Conséquence juridique
Seul le co‑titulaire qui démontre l’occupation effective peut prétendre à l’exonération, et cette exonération ne vaut que pour la quote‑part de prix qui lui revient. Le passé (le logement a‑t‑il été résidence principale du couple ?) n’efface pas l’exigence d’une occupation actuelle.
Conséquences pratiques et recommandations
Pour les vendeurs, cette position vaut mise en garde : il est important d’anticiper et de rassembler des preuves d’occupation (factures, justificatifs d’adresse, présences effectives) si l’on souhaite invoquer l’exonération.
Points clés et actions recommandées
- Documenter l’occupation au jour de la cession (courriers officiels, factures d’énergie, attestations).
- Vérifier la quote‑part de propriété qui sera prise en compte pour l’imposition.
- Envisager, selon le cas, une transaction ou une convention écrite entre ex‑conjoints pour clarifier les droits de chacun.
En cas de doute, solliciter l’avis d’un avocat fiscaliste ou d’un notaire permet d’éviter un refus d’exonération et des redressements ultérieurs.

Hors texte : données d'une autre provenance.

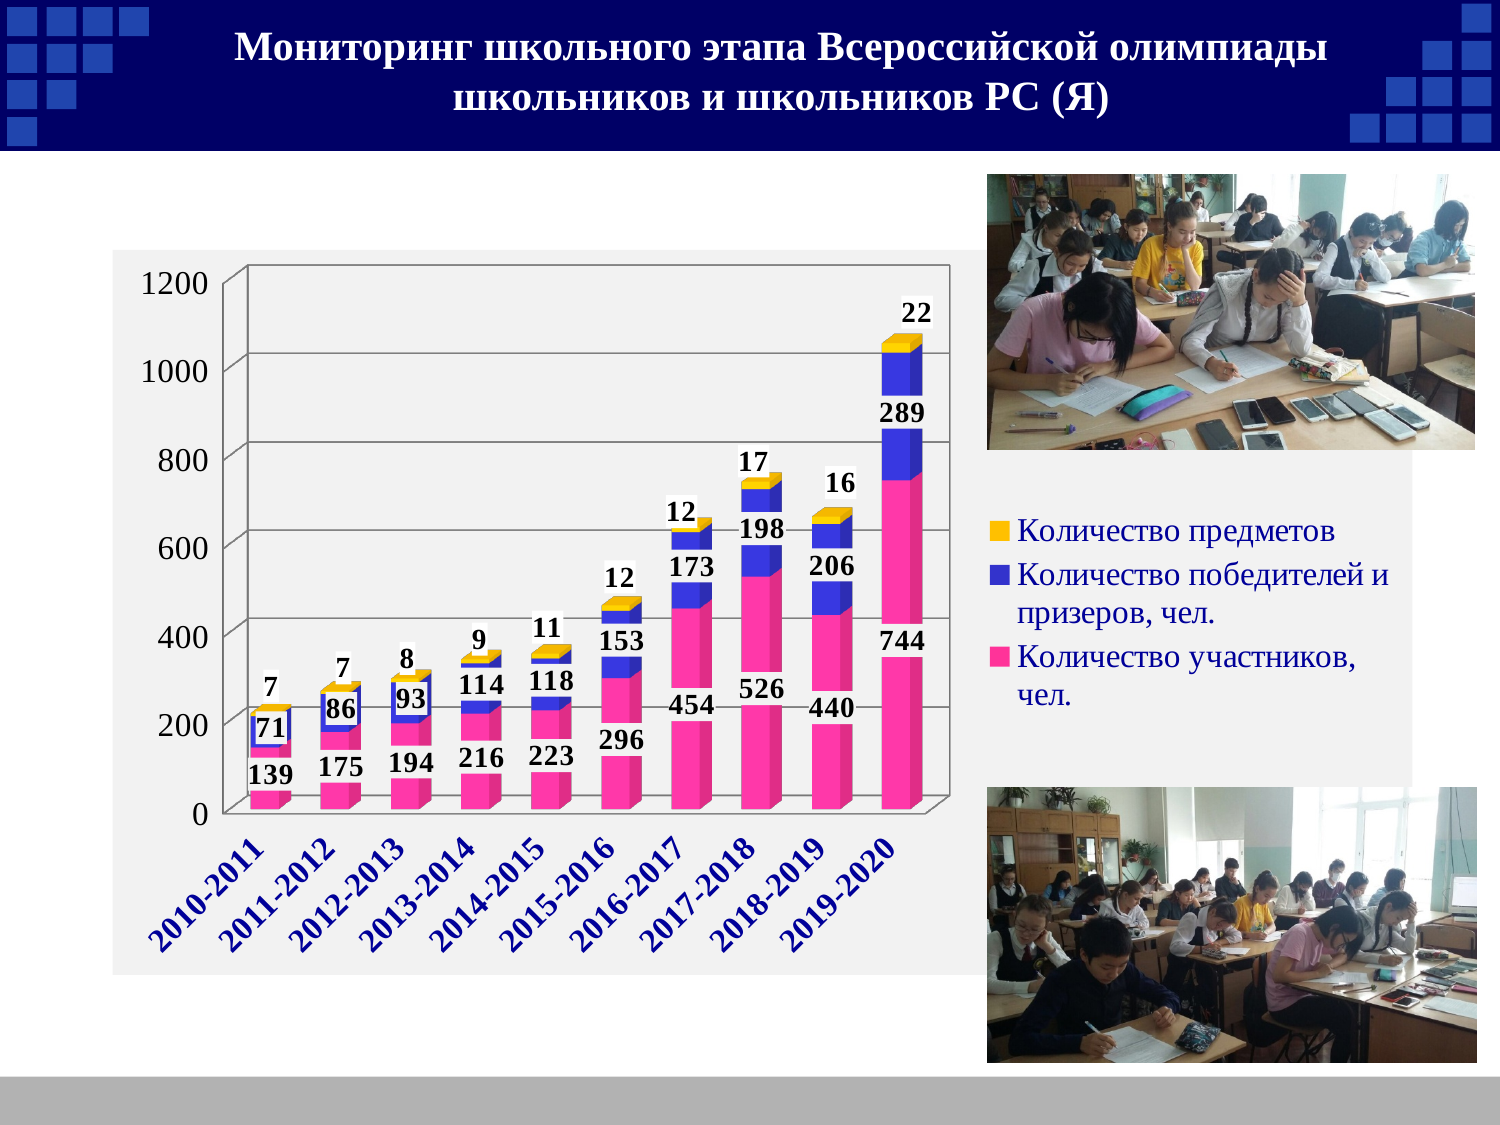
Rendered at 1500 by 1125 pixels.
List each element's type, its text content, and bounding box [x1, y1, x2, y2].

chart [112, 249, 1413, 976]
picture [987, 787, 1477, 1063]
title Мониторинг школьного этапа Всероссийской олимпиады школьников и школьников РС (Я) [112, 0, 1451, 138]
picture [987, 174, 1476, 450]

Source : article initial publié par Le Monde — rubrique Argent & Placements (Le Monde immobilier).
FAQ
- L’exonération s’applique‑t‑elle automatiquement à un époux séparé mais toujours marié ?
-
Non. Le juge fiscal exige que l’époux cédant justifie que le bien constituait effectivement sa résidence principale au jour de la vente.
- Quel type de preuves sont utiles pour démontrer l’occupation effective ?
-
Factures d’énergie, quittances, courrier officiel à l’adresse, attestations et tout document montrant une présence continue au logement au moment de la cession.
- L’administration peut‑elle contester l’exonération sur la part du co‑propriétaire absent ?
-
Oui. Le fisc et les juges peuvent refuser l’exonération pour la quote‑part de celui qui ne prouve pas l’occupation effective au jour de la cession.
- Faut‑il consulter un professionnel avant de vendre ?
-
Oui. Un notaire ou un avocat fiscaliste peut conseiller sur la preuve à réunir et sur la meilleure stratégie pour limiter le risque de redressement.